Shaked asserts that “the announced business grants, unemployment benefits, the deferral of payments to the National Insurance Institute by business owners, the deferral of payment of government taxes, and land taxes are insufficient to grapple with the crisis.”
“More profound strategic steps are necessary,” Shaked said. To many SEMs this will not do much in the way of helping them weather the storm.
Seeking to provide relief for struggling businesses, Prime Minister Benjamin Netanyahu announced additional regulatory measures on Wednesday. New measures included the automatic renewal of business licenses in all local authorities, and the automatic renewal of existing import permits.
According to Dr. Josef Cohen, an expert on SEMs at the Technology Marketing Department, Sapir College, 20% to 30% of all SEMs opened within the last five years are likely to go bankrupt due to the forced shutdown of nonessential businesses, despite the government’s announced economic package. However, “Israel entered the current economic crisis with fair economic indicators (low unemployment, high gross domestic product)."

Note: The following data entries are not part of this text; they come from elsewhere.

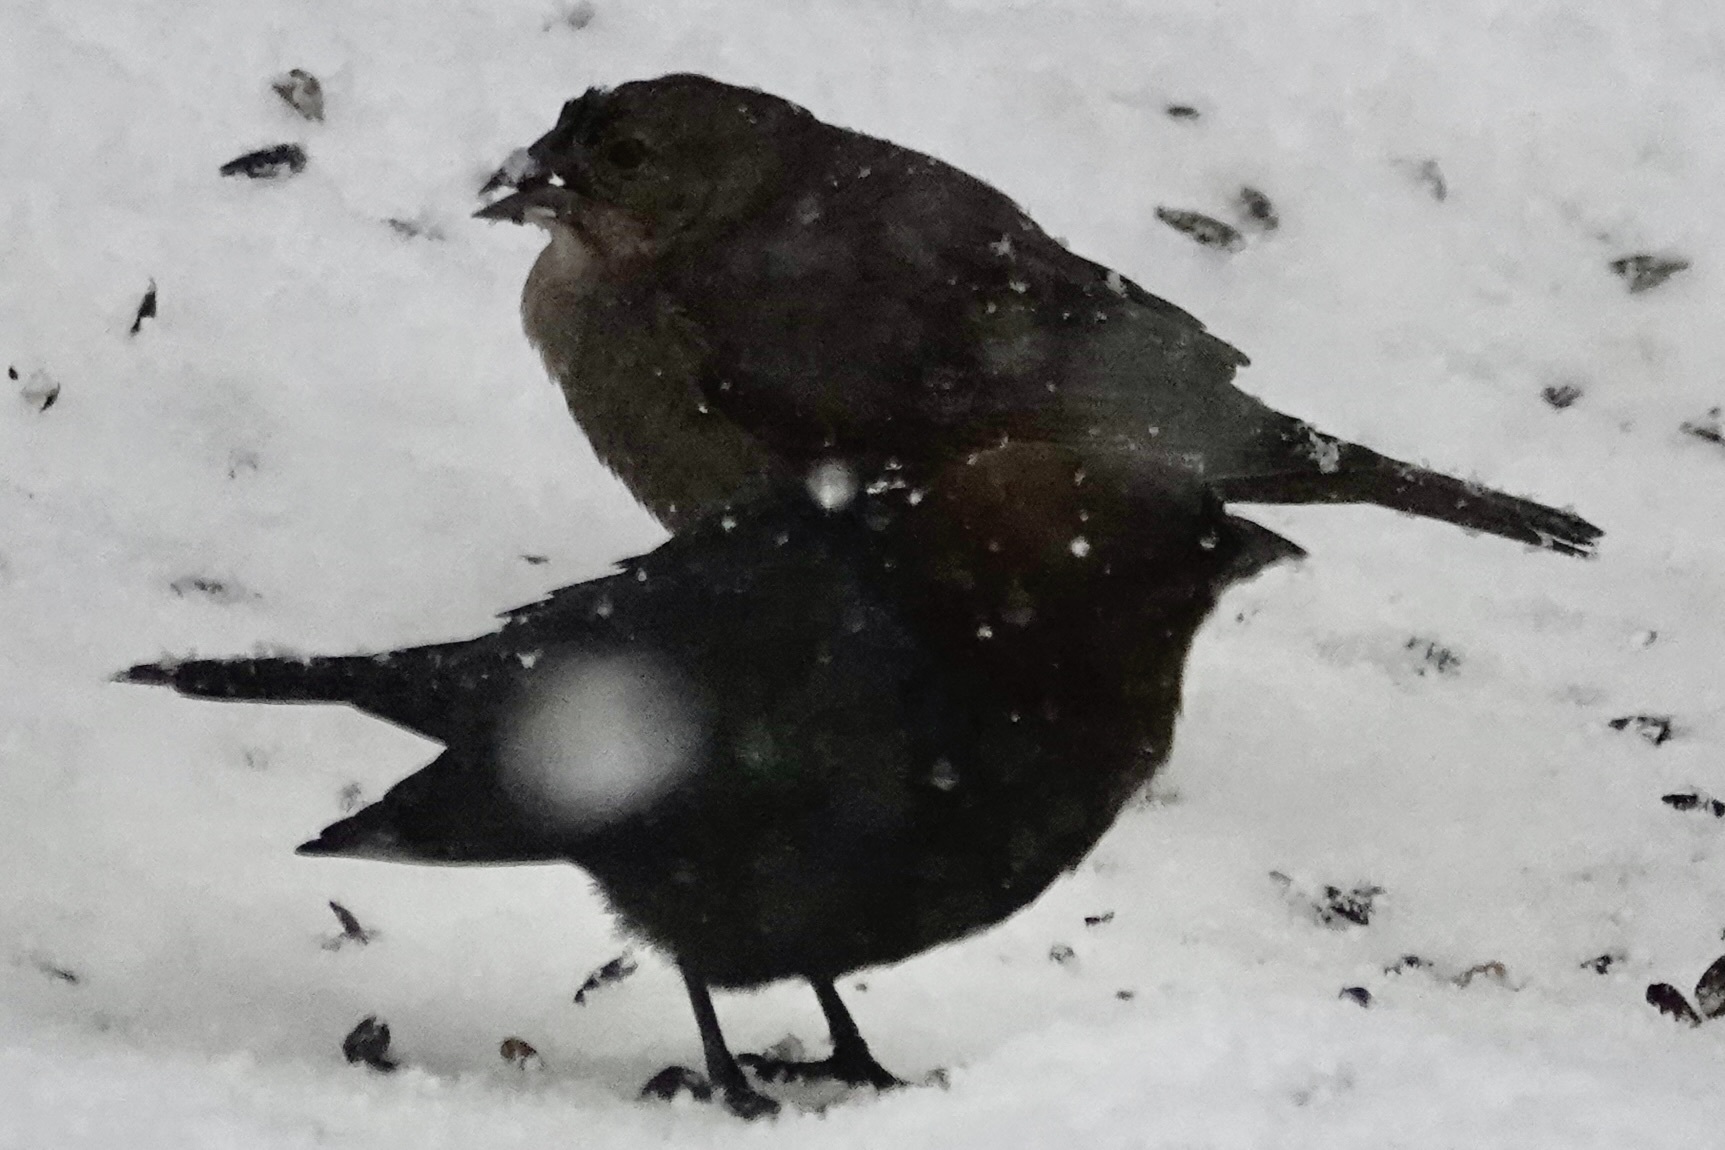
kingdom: Animalia
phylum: Chordata
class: Aves
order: Passeriformes
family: Icteridae
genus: Molothrus
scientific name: Molothrus ater
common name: Brown-headed cowbird
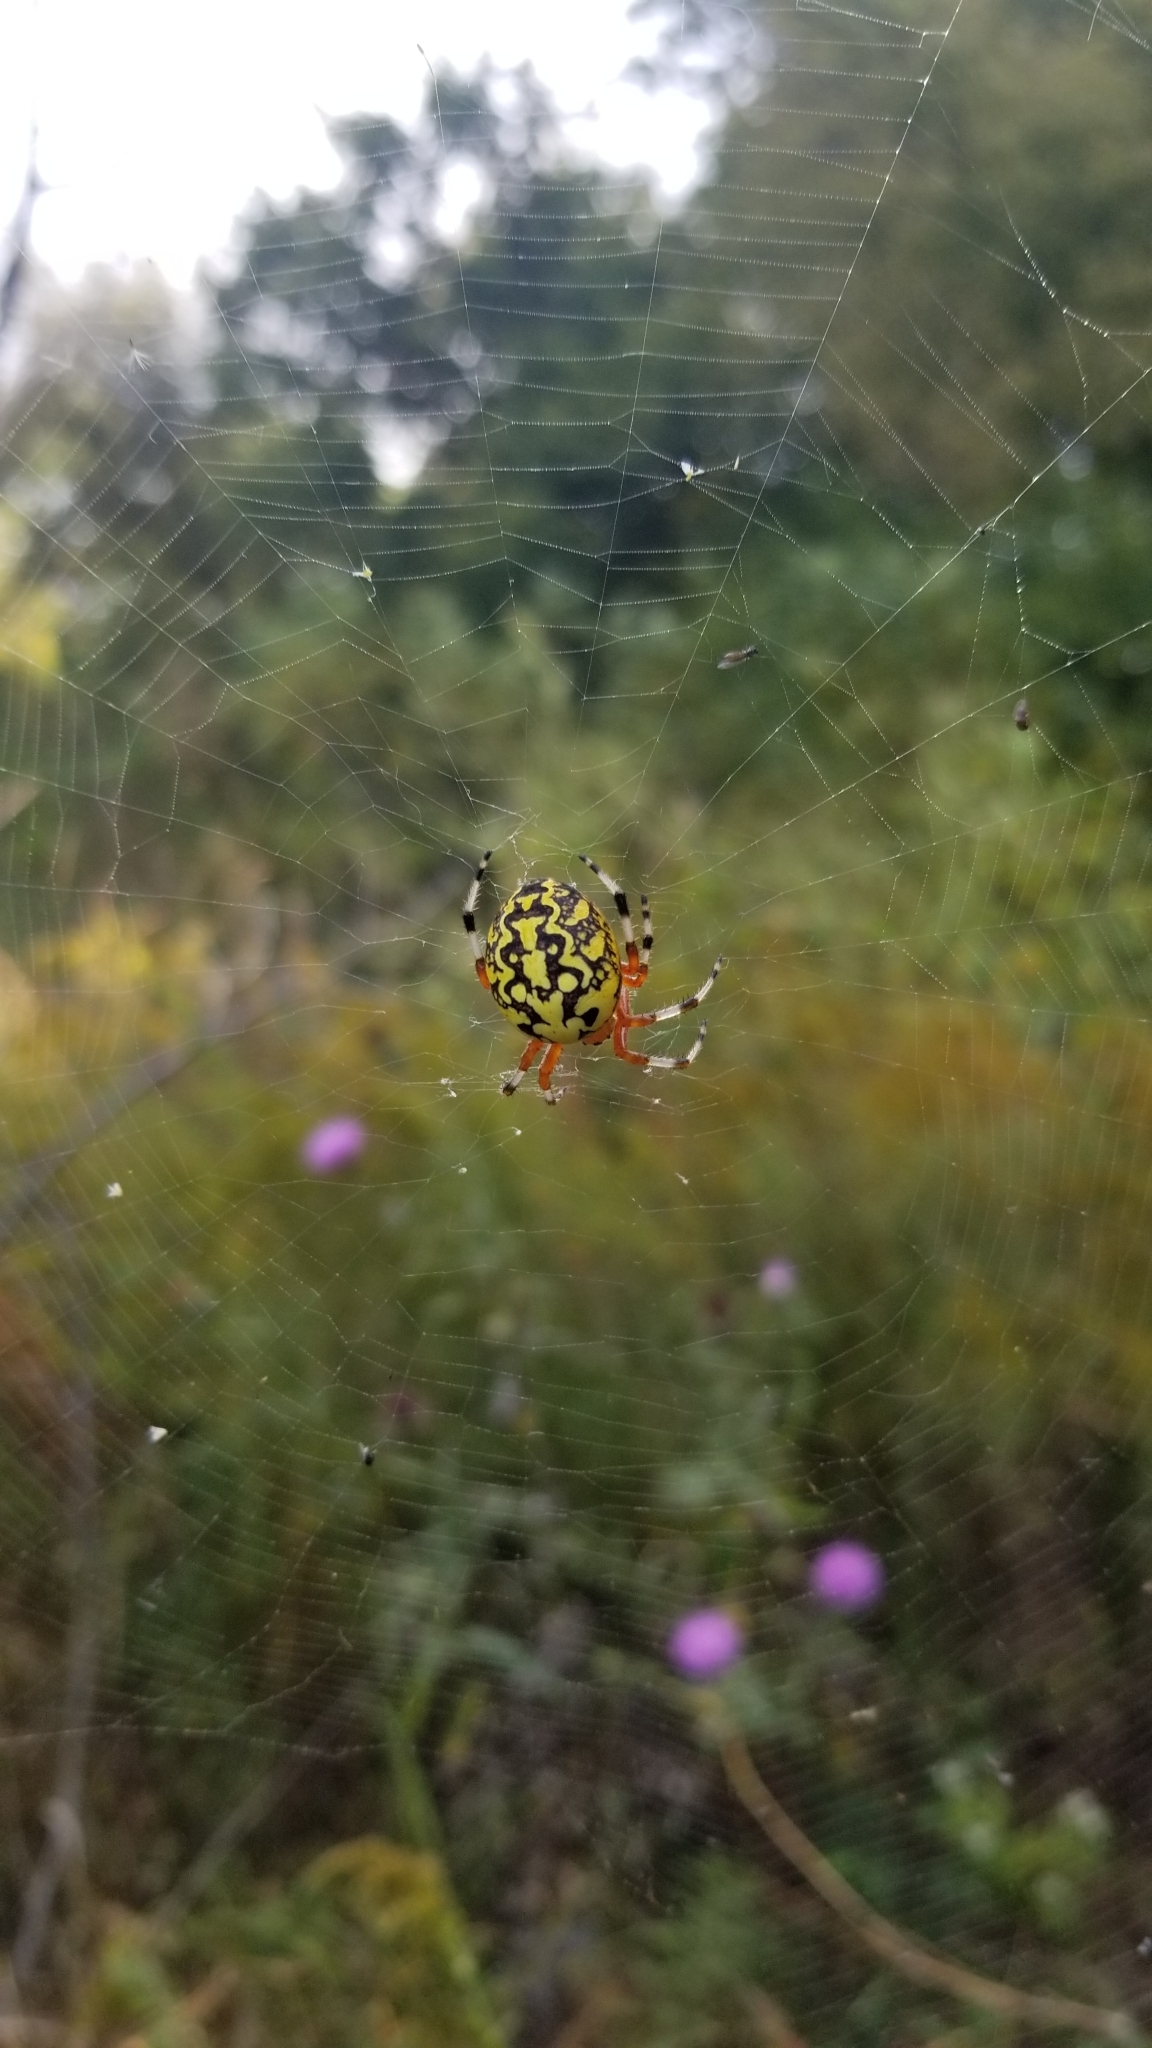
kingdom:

“The budget deficit at the start of the crisis stood at about 4% but with a fair debt-to-GDP ratio of roughly 60%,” says Amiad Gurewitz, an economist and educational entrepreneur and CEO of Future Education. The Israeli economy is therefore in a better position than other countries that had similar or higher unemployment rates even before the coronavirus pandemic.”
According to Gurewitz, “The economic crisis is expected to deepen in the second and third quarters of 2020. The initial stages of an economic recovery are only expected in the fourth quarter of 2020.”